#### REQUIREMENTS
In the rows from the line containing "Document page, 2296x1623 pixels." through the line containing "For every layout", change "layout element" to "page element" and leave everything else the same. Give back only those lines.

#### LISTED RECORDS
········
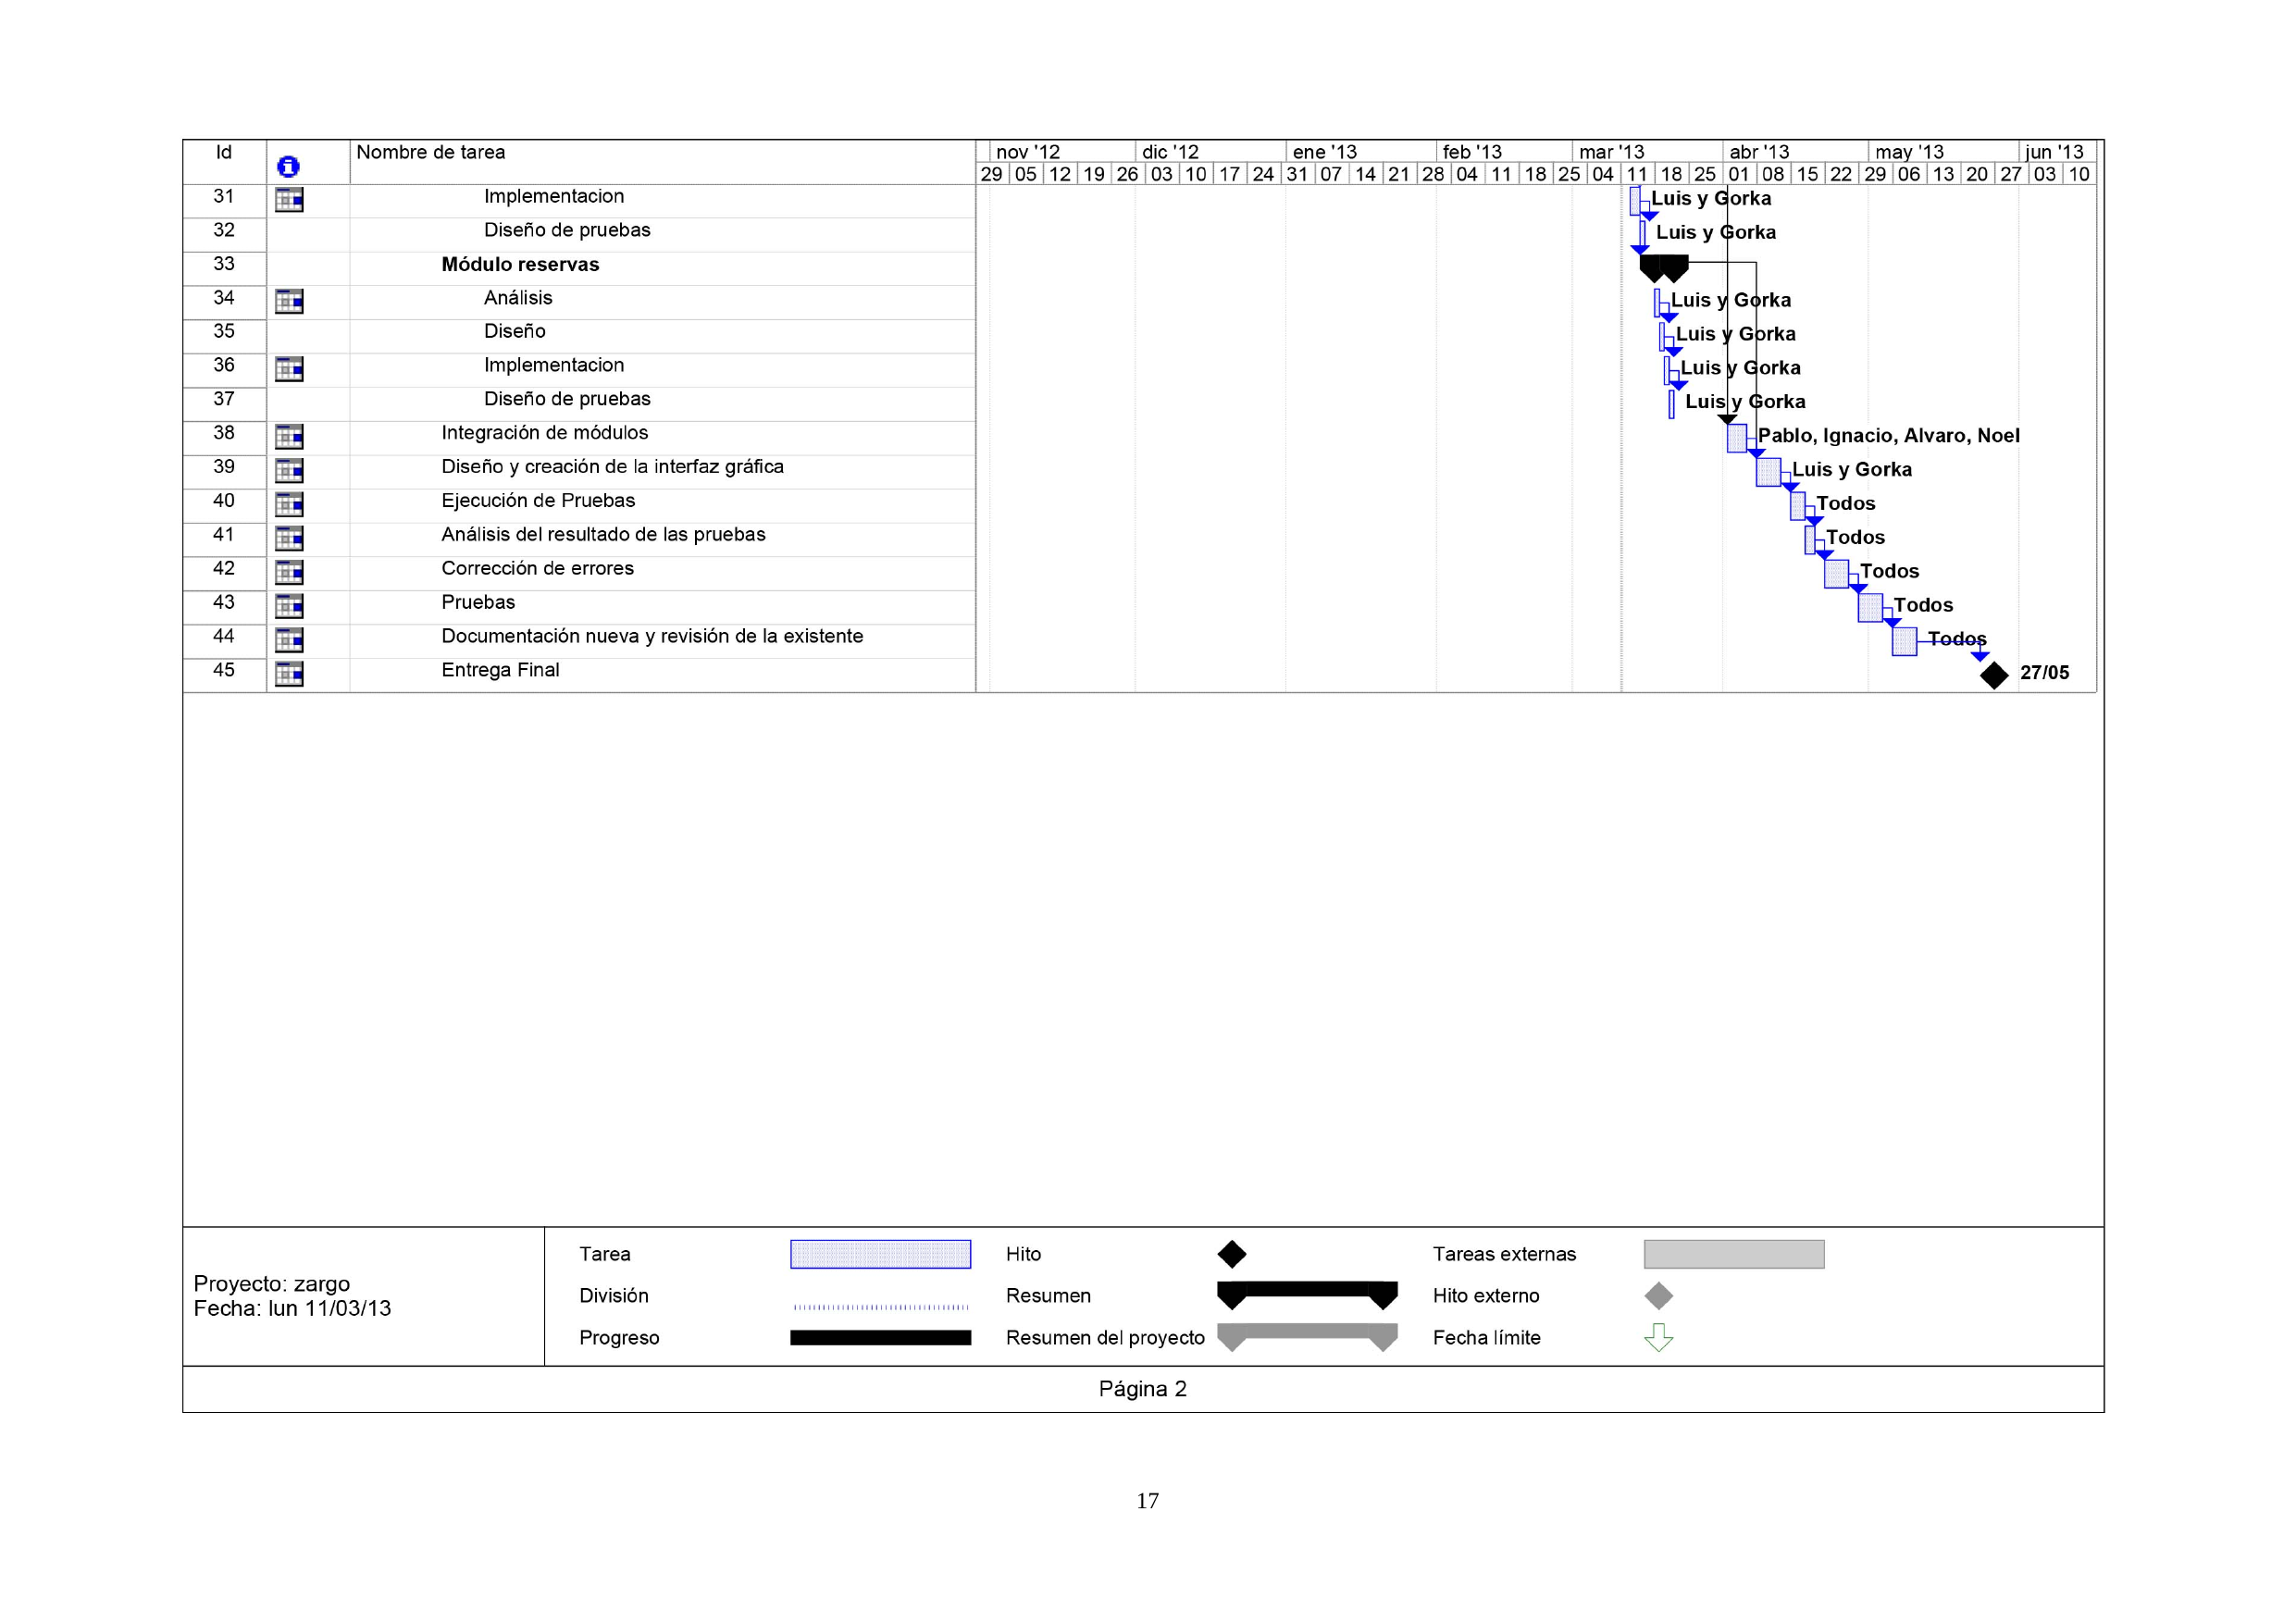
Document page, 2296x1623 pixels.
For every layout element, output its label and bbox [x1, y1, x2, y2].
········
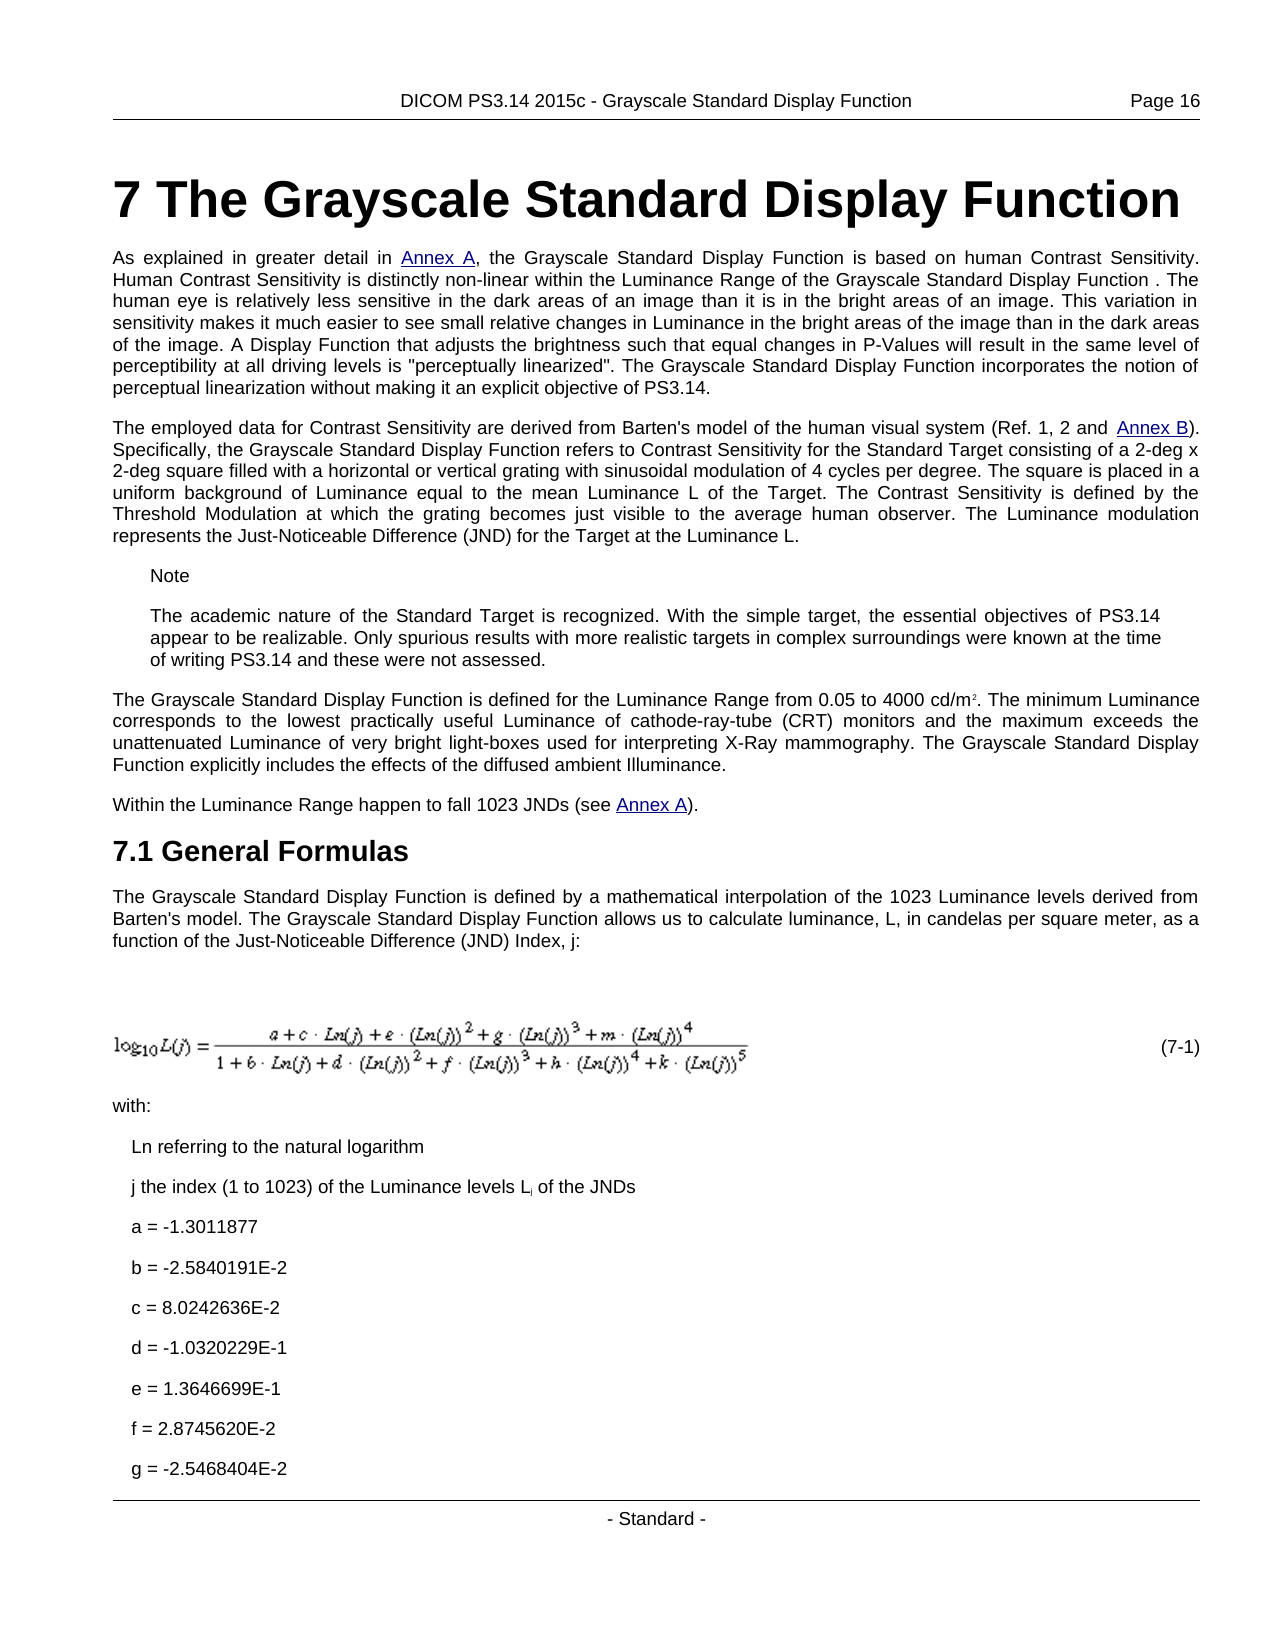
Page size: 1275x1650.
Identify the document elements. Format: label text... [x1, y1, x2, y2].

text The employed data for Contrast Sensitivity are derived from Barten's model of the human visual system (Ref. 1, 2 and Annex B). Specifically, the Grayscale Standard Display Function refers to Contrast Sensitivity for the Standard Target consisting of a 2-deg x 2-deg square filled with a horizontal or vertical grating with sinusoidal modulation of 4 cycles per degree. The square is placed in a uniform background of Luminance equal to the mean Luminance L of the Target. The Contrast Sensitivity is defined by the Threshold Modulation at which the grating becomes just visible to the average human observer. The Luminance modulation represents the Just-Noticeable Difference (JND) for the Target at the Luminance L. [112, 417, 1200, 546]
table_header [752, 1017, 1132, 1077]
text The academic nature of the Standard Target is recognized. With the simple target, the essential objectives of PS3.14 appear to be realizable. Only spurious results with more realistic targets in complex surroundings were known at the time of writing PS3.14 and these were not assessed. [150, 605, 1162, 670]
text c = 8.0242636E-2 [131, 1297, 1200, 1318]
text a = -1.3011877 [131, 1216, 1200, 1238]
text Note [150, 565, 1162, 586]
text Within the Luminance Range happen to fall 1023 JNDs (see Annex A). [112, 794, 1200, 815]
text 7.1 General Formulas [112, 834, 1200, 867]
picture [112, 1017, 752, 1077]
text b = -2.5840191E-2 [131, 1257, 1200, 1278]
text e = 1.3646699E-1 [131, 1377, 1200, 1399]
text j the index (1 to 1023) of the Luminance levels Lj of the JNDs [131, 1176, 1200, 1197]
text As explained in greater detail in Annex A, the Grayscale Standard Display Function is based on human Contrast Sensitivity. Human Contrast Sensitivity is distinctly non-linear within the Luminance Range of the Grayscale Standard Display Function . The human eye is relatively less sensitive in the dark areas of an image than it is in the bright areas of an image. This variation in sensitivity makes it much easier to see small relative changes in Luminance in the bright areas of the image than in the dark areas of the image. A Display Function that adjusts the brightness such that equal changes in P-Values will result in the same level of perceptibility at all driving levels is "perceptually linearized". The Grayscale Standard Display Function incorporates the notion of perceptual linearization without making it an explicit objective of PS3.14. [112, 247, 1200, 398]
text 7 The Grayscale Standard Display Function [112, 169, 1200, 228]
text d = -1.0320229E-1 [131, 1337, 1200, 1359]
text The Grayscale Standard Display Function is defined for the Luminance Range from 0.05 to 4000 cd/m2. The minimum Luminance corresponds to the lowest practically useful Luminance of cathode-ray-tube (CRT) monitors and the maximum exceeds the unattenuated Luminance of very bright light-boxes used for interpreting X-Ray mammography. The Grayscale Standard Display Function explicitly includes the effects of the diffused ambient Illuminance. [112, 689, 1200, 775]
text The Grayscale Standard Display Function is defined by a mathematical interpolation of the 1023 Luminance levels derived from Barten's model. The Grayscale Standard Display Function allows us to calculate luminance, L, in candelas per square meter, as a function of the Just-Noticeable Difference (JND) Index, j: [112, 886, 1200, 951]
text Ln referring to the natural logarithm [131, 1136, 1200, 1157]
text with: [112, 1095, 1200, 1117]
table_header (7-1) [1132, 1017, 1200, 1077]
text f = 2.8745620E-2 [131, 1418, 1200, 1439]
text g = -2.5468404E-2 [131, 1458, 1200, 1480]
········
#### ANSWER BELOW
Document page, 2296x1623 pixels.
For every page element, output its label and bbox [x1, y1, x2, y2].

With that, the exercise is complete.